「三億円事件の真相が知りたい!」
「犯人は誰だったのか?」
「三億円事件は世の中にどんな影響を与えたのか?」
日本犯罪史上もっとも有名な事件のひとつ「三億円事件」。被害額が当時の貨幣価値にして約20億円にも上った現金強奪事件に世間は騒然となりました。小説や漫画、映画など様々な作品のモチーフとなり、事件発生から50年以上経った現在でもよく知られています。
さらに三億円事件は現金の運搬に大きな影響を与え、現金輸送の危険性を広めたことで銀行振り込みの普及に大きな貢献を果たしました。
この記事では三億円事件が起こった経緯と犯人像、事件が与えた影響やモチーフに使用された作品を紹介します。
この記事を書いた人
一橋大卒 歴史学専攻
Rekisiru編集部、京藤 一葉(きょうとういちよう)。一橋大学にて大学院含め6年間歴史学を研究。専攻は世界史の近代〜現代。卒業後は出版業界に就職。世界史・日本史含め多岐に渡る編集業務に従事。その後、結婚を境に地方移住し、現在はWebメディアで編集者に従事。
三億円事件とはなんだったのか?
事件の概要
1968年12月10日に東京都府中市の路上で3億円が奪われた窃盗事件です。のちに発生した「有楽町三億円事件」「練馬三億円事件」と区別するため「府中三億円事件」とも呼ばれています。現金輸送車に積まれていた3億円は、東京芝浦電気(現・東芝)の府中工場に勤める従業員たちのボーナスでした。
犯人は白バイに乗る警察官に変装し現金輸送車を停止させると、車にダイナマイトが仕掛けられていると銀行員たちを騙しました。彼らに避難するよう指示し、その隙に現金輸送車に乗り込み走り去ってしまいます。
犯行時間わずか3分という鮮やかな犯行でしたが、犯行現場に残された遺留品は120点もあり犯人はすぐ捕まるだろうと思われていました。しかし、そのどれもが犯人につながる証拠とはならず、結局警察は犯人を特定することが出来ませんでした。
1975年に公訴時効、1988年に民事時効が成立し未解決事件となりました。
時代背景
三億円事件が起こった1968年は東京オリンピックから4年が経ち、日本は目覚ましい好景気に沸き立っていました。この年、日本のGNP(国民総生産)は西ドイツを抜いて、アメリカに次ぐ世界第2位に浮上しています。
1968年3月にはテレビアニメ「巨人の星」が放送を開始し、7月には集英社から「少年ジャンプ」の創刊号が発売されました。また作家の川端康成がこの年の10月に、日本人として初めてのノーベル文学賞を受賞しています。
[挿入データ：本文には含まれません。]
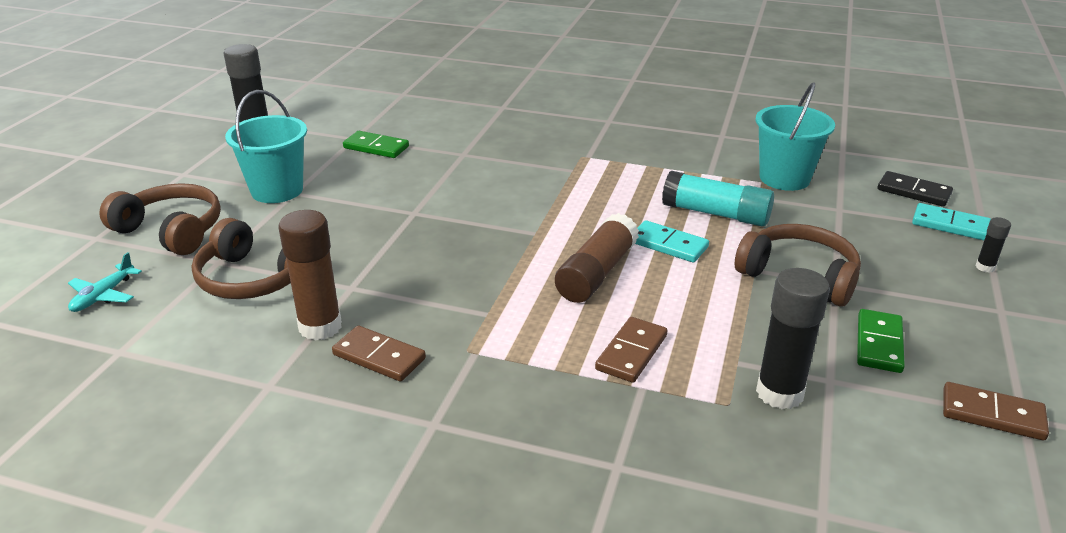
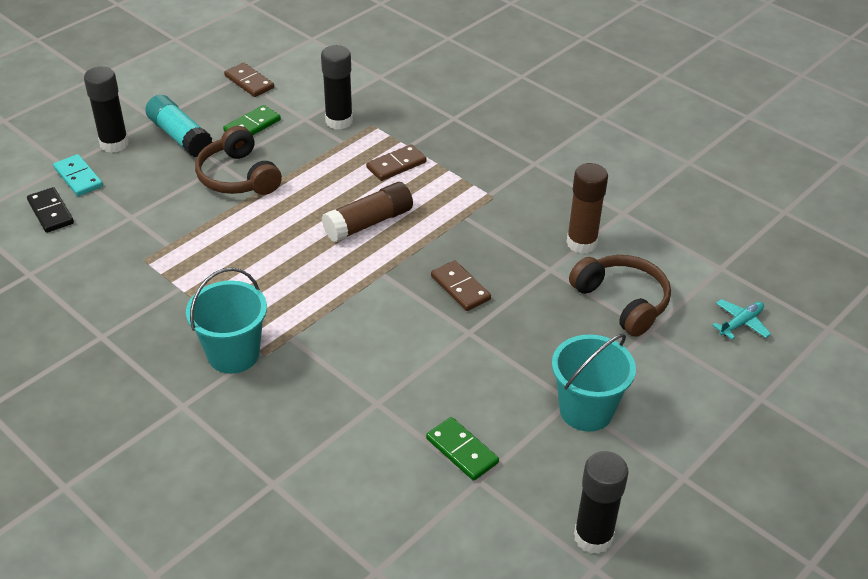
camera: 155 degrees left, 10 degrees up
(171, 231) = (691, 384): brown headphones -> none
(379, 357) = (550, 210): brown domino -> brown domino (460, 288)
(668, 245) = (295, 229): turquoise domino -> none
(716, 214) = (227, 244): turquoise glue stick -> turquoise glue stick (180, 137)
(784, 178) = (125, 261): turquoise bucket -> turquoise bucket (233, 354)
(985, 267) = (114, 144): black glue stick -> black glue stick, size x2.12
アメリカでは6月5日にケネディ大統領の弟であるロバート・ケネディ上院議員が、兄と同じく銃撃され暗殺されました。
当時の貨幣価値
1968年当時、大卒の初任給が約3万600円であり2020年の約20万9014円と比べると、貨幣価値は約6倍になっている計算になります。また1968年は宝くじの1等が初めて1000万円になった年でもありました。
現金強奪事件での被害最高額は1965年9月に青森銀行弘前支店前で起こったひったくりで3100万円の被害でしたが、三億円事件が塗り替え当時の最高金額となりました。現在の貨幣価値で換算すると約20億円にも上る被害額です。
その後、2011年東京都立川市で起こった立川6億円強奪事件がその記録を抜きましたが、貨幣価値から見た被害額では未だ三億円事件に勝る事件は起こっていません。